Basically, my above question is regarding back to ...
# kolide
r
Basically, my above question is regarding back to this issue, and if receiving results 1 by 1 is the desired outcome currently and going forward. https://github.com/kolide/fleet/issues/1895
z
The issue you are referring to was discussing distributed queries. Scheduled query results never go through Redis. Scheduled query results are received in batches as they are sent from the osqueryd clients.
m
How does that batching scale with a large number of hosts if fleet is batching one server at a time?
z
Fleet doesn't batch the osqueryd hosts. They send their logs in batches, and Fleet processes those logs as they come in.
m
When we test the results indicate that the osquery host results are received one at a time, and not simultaneously.
z
Are you discussing scheduled queries or distributed queries?
m
Well, scheduled queries is our main scenario that we need. We need steady logs coming from infrastructure, not ad hoc. I think the distributed query was tested based on your recommendation, but I think the results looked similar. @RPuth?
r
Scheduled queries
z
And what is the problem you are experiencing? Each osqueryd host will send the batched results it has stored over the interval set in
logger_tls_period
.
m
If we add more hosts, the EPS performance per hosts goes down
z
How many hosts are we talking about here? What is the EPS (total, or per host)?
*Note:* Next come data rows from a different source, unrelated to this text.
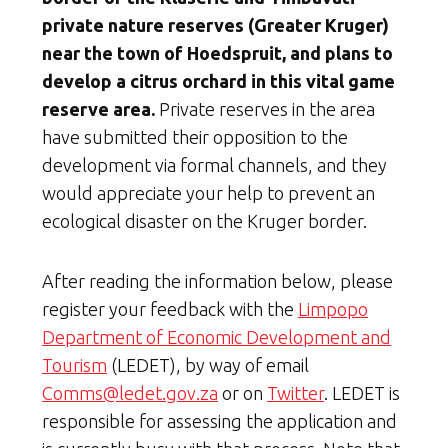
private nature reserves (Greater Kruger)
near the town of Hoedspruit, and plans to
develop a citrus orchard in this vital game
reserve area.
Private reserves in the area
have submitted their opposition to the
development via formal channels, and they
would appreciate your help to prevent an
ecological disaster on the Kruger border.
After reading the information below, please
register your feedback with the
Limpopo
Department of Economic Development and
Tourism
(LEDET), by way of email
Comms@ledet.gov.za
or on
Twitter
. LEDET is
responsible for assessing the application and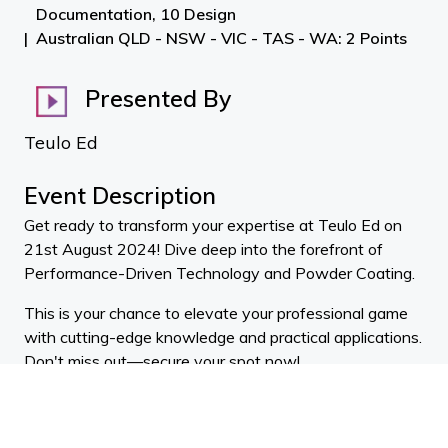
Documentation, 10 Design
Australian QLD - NSW - VIC - TAS - WA: 2 Points
Presented By
Teulo Ed
Event Description
Get ready to transform your expertise at Teulo Ed on
21st August 2024! Dive deep into the forefront of
Performance-Driven Technology and Powder Coating.
This is your chance to elevate your professional game
with cutting-edge knowledge and practical applications.
Don't miss out—secure your spot now!
Stu Wilson
Metwood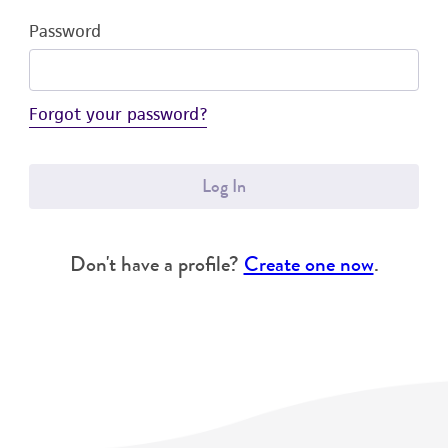
Password
Forgot your password?
Log In
Don't have a profile?
Create one now
.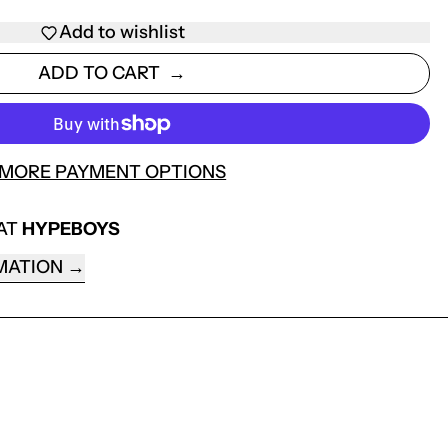
Add to wishlist
ADD TO CART
MORE PAYMENT OPTIONS
 AT
HYPEBOYS
MATION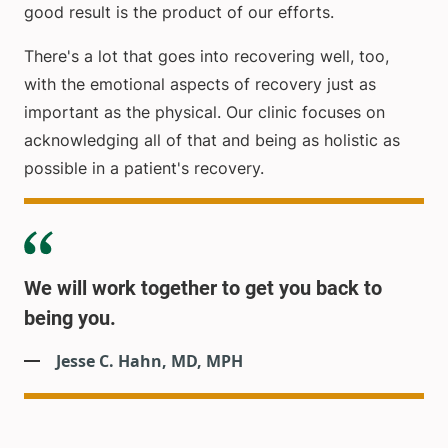
good result is the product of our efforts.
There's a lot that goes into recovering well, too,
with the emotional aspects of recovery just as
important as the physical. Our clinic focuses on
acknowledging all of that and being as holistic as
possible in a patient's recovery.
We will work together to get you back to
being you.
Jesse C. Hahn, MD, MPH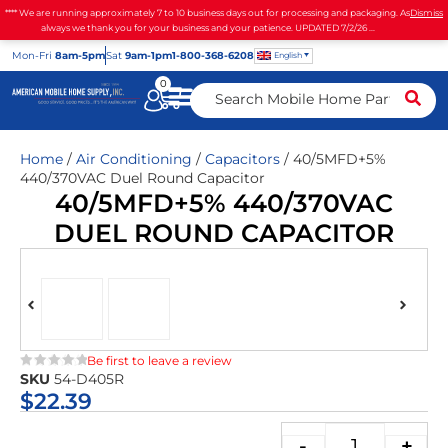
**** We are running approximately 7 to 10 business days out for processing and packaging. As
Dismiss
always we thank you for your business and your patience. UPDATED 7/2/26 ...
Mon
-Fri
8am-5pm
Sat
9am-1pm
1-800-368-6208
English
0
Home
/
Air Conditioning
/
Capacitors
/ 40/5MFD+5%
440/370VAC Duel Round Capacitor
40/5MFD+5% 440/370VAC
DUEL ROUND CAPACITOR
Be first to leave a review
SKU
54-D405R
★★★★★
$
22.39
-
+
Are you using
logger_tls_period: 1
? This is likely to unnecessarily increase the load on the Fleet server. Do you have your Fleet server horizontally scaled? What does the CPU usage look like on the Fleet server? What does the CPU usage look like on the MySQL server?
r
Hosts: At the moment 100 however the range is within [100, 500] EPS: Maximum received at a single point in time is 7786 logger_tls_period: This value is being changed to test different results, say within [1,60] Running Fleet and MySQL on a single VM (8 cores, 300g disk, >64gb RAM) Fleet using 1 -> 3% CPU MySQL using 1 -> 3% CPU
z
What query are you using to generate the logs?
r
For that one in particular, we were querying based off of file_events to generate a large amount. However, previously we queried a more stable area
SELECT * FROM file WHERE directory="/usr/bin/"
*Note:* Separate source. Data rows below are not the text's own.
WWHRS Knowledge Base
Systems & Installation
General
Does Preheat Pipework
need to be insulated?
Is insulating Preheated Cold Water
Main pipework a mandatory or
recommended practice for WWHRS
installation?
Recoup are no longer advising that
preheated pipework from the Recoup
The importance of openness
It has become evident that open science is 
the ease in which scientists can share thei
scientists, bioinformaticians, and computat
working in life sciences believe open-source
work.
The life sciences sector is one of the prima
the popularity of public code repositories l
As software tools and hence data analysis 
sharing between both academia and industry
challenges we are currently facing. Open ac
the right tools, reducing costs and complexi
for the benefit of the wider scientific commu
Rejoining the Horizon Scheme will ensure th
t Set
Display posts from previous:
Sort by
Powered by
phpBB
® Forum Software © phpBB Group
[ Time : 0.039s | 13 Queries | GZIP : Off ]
to return an exact count of 457 per server. Now, running the query towards a single target returned a beautiful result of 457 within a 1 second time frame. Although, when running against 100 hosts it returned the desired total count of 45700 but over 84 seconds (logger_tls_period was within the range of 1 -> 10 during that test)
In the case of the latter query, I would've expected to see the results returned within a much shorter time frame
z
During that time what was the CPU usage like?
There are all sorts of factors that could cause slight delays, and I'm only really concerned if Fleet is unable to handle the throughput. 1 minute latency seems reasonable given all of the different intervals, periods, etc.
(seems reasonable as a maximum. I'd expect 50th percentile to be closer to those intervals you have set)
What was the interval you set on the query?
m
45700 over 84 seconds is 544 EPS. I'm not sure that's a reasonable maximum in a large environment
z
Certainly not. But I'm not convinced your test was generating any sort of maximum throughput.
m
What would be a good approach to test that? Right now we need to test the scaling before we can think about implementing it into production. As of now the results make it look like the more osquery hosts we add, the lower the EPS per osquery host. With a single osquery host the per host performance seems fine. What's a good way for us to test the impact of 5k hosts all doing 10-100 EPS each? (without actually deploying that many 🙂 )
z
Can you please answer my above question before we continue?
What was the interval you set on the query?
m
Which one?
ah k
@RPuth?
z
Any other information you can provide about the methodology would be helpful
If you are working with 100 hosts and want to simulate 10 EPS on 5k hosts, you'll need to write a query that generates ~500 EPS on those hosts (continuously). From the information you provided above it sounds like you ran a query that generated that many results on each host once.
r
The interval was 1 second
z
Testing a single burst of queries does not sound like an accurate representation of what you are hoping to achieve.
If you can provide the entirety of the configuration you used, that would also be helpful.
r
z
Okay, so for example, you have
config_tls_refresh: 60
. This means that it may take up to 60s for a host to receive a new query you schedule.
This is why you can't measure throughput with a single burst.
If you want an accurate measure of throughput, schedule a query that will generate some known EPS and then verify it over a longer time period. The query that you used above scheduled as a snapshot seems reasonable.
r
Thanks, I'll change the testing to better represent what you are suggesting. Is there a more desired value for the logging_tls_period that can give a better eps representation? I've seen 1, 3, 10, 60, etc.
Appreciate the help in this
z
With 5k hosts I'd be considering a
logger_tls_period
in the 60s range. To simulate this on the smaller number of hosts you might try 1-5s.